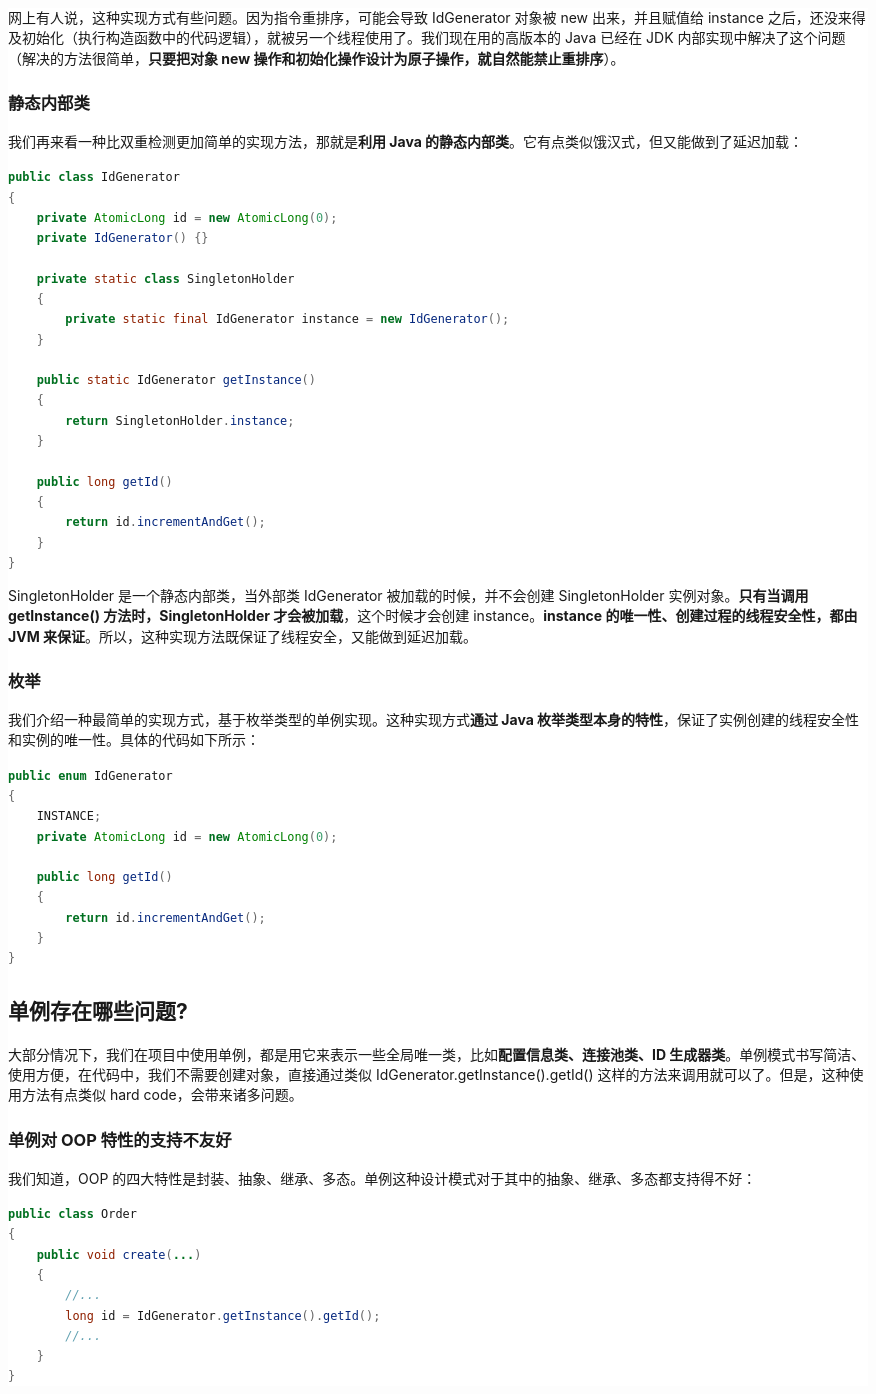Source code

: 网上有人说，这种实现方式有些问题。因为指令重排序，可能会导致 IdGenerator 对象被 new 出来，并且赋值给 instance 之后，还没来得及初始化（执行构造函数中的代码逻辑），就被另一个线程使用了。我们现在用的高版本的 Java 已经在 JDK 内部实现中解决了这个问题（解决的方法很简单，**只要把对象 new 操作和初始化操作设计为原子操作，就自然能禁止重排序**）。

### 静态内部类
我们再来看一种比双重检测更加简单的实现方法，那就是**利用 Java 的静态内部类**。它有点类似饿汉式，但又能做到了延迟加载：
```java
public class IdGenerator 
{ 
    private AtomicLong id = new AtomicLong(0);
    private IdGenerator() {}

    private static class SingletonHolder
    {
        private static final IdGenerator instance = new IdGenerator();
    }
    
    public static IdGenerator getInstance() 
    {
        return SingletonHolder.instance;
    }
    
    public long getId() 
    { 
        return id.incrementAndGet();
    }
}
```

SingletonHolder 是一个静态内部类，当外部类 IdGenerator 被加载的时候，并不会创建 SingletonHolder 实例对象。**只有当调用 getInstance() 方法时，SingletonHolder 才会被加载**，这个时候才会创建 instance。**instance 的唯一性、创建过程的线程安全性，都由 JVM 来保证**。所以，这种实现方法既保证了线程安全，又能做到延迟加载。

### 枚举
我们介绍一种最简单的实现方式，基于枚举类型的单例实现。这种实现方式**通过 Java 枚举类型本身的特性**，保证了实例创建的线程安全性和实例的唯一性。具体的代码如下所示：
```java
public enum IdGenerator 
{
    INSTANCE;
    private AtomicLong id = new AtomicLong(0);
    
    public long getId() 
    { 
        return id.incrementAndGet();
    }
}
```

## 单例存在哪些问题?
大部分情况下，我们在项目中使用单例，都是用它来表示一些全局唯一类，比如**配置信息类、连接池类、ID 生成器类**。单例模式书写简洁、使用方便，在代码中，我们不需要创建对象，直接通过类似 IdGenerator.getInstance().getId() 这样的方法来调用就可以了。但是，这种使用方法有点类似 hard code，会带来诸多问题。

### 单例对 OOP 特性的支持不友好
我们知道，OOP 的四大特性是封装、抽象、继承、多态。单例这种设计模式对于其中的抽象、继承、多态都支持得不好：
```java
public class Order 
{
    public void create(...) 
    {
        //...
        long id = IdGenerator.getInstance().getId();
        //...
    }
}

```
• • • • •
Where an entry contains an image, drop the image and copy everything else word for word.

Solution for this task -
Source code

: 网上有人说，这种实现方式有些问题。因为指令重排序，可能会导致 IdGenerator 对象被 new 出来，并且赋值给 instance 之后，还没来得及初始化（执行构造函数中的代码逻辑），就被另一个线程使用了。我们现在用的高版本的 Java 已经在 JDK 内部实现中解决了这个问题（解决的方法很简单，**只要把对象 new 操作和初始化操作设计为原子操作，就自然能禁止重排序**）。

### 静态内部类
我们再来看一种比双重检测更加简单的实现方法，那就是**利用 Java 的静态内部类**。它有点类似饿汉式，但又能做到了延迟加载：
```java
public class IdGenerator 
{ 
    private AtomicLong id = new AtomicLong(0);
    private IdGenerator() {}

    private static class SingletonHolder
    {
        private static final IdGenerator instance = new IdGenerator();
    }
    
    public static IdGenerator getInstance() 
    {
        return SingletonHolder.instance;
    }
    
    public long getId() 
    { 
        return id.incrementAndGet();
    }
}
```

SingletonHolder 是一个静态内部类，当外部类 IdGenerator 被加载的时候，并不会创建 SingletonHolder 实例对象。**只有当调用 getInstance() 方法时，SingletonHolder 才会被加载**，这个时候才会创建 instance。**instance 的唯一性、创建过程的线程安全性，都由 JVM 来保证**。所以，这种实现方法既保证了线程安全，又能做到延迟加载。

### 枚举
我们介绍一种最简单的实现方式，基于枚举类型的单例实现。这种实现方式**通过 Java 枚举类型本身的特性**，保证了实例创建的线程安全性和实例的唯一性。具体的代码如下所示：
```java
public enum IdGenerator 
{
    INSTANCE;
    private AtomicLong id = new AtomicLong(0);
    
    public long getId() 
    { 
        return id.incrementAndGet();
    }
}
```

## 单例存在哪些问题?
大部分情况下，我们在项目中使用单例，都是用它来表示一些全局唯一类，比如**配置信息类、连接池类、ID 生成器类**。单例模式书写简洁、使用方便，在代码中，我们不需要创建对象，直接通过类似 IdGenerator.getInstance().getId() 这样的方法来调用就可以了。但是，这种使用方法有点类似 hard code，会带来诸多问题。

### 单例对 OOP 特性的支持不友好
我们知道，OOP 的四大特性是封装、抽象、继承、多态。单例这种设计模式对于其中的抽象、继承、多态都支持得不好：
```java
public class Order 
{
    public void create(...) 
    {
        //...
        long id = IdGenerator.getInstance().getId();
        //...
    }
}

```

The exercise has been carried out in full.